*Entries provided*

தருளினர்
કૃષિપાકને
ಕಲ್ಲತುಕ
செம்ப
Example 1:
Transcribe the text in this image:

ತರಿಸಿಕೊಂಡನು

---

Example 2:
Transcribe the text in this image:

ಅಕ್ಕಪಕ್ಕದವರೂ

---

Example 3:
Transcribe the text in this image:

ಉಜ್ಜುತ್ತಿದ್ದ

--

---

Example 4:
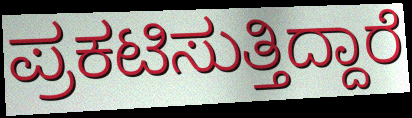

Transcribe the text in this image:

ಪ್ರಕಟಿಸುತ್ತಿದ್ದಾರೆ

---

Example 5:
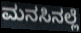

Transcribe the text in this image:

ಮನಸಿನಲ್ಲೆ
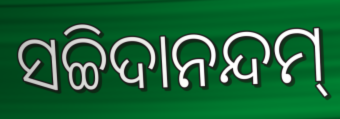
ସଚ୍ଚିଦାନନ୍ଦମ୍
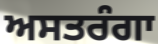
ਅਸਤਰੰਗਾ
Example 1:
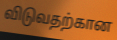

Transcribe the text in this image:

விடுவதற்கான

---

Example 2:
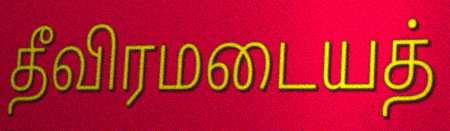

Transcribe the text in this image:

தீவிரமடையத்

*Assignment*
Would you give the number of lines of the data that include the string "Example"? Nothing else is wanted.

*Answer section*
7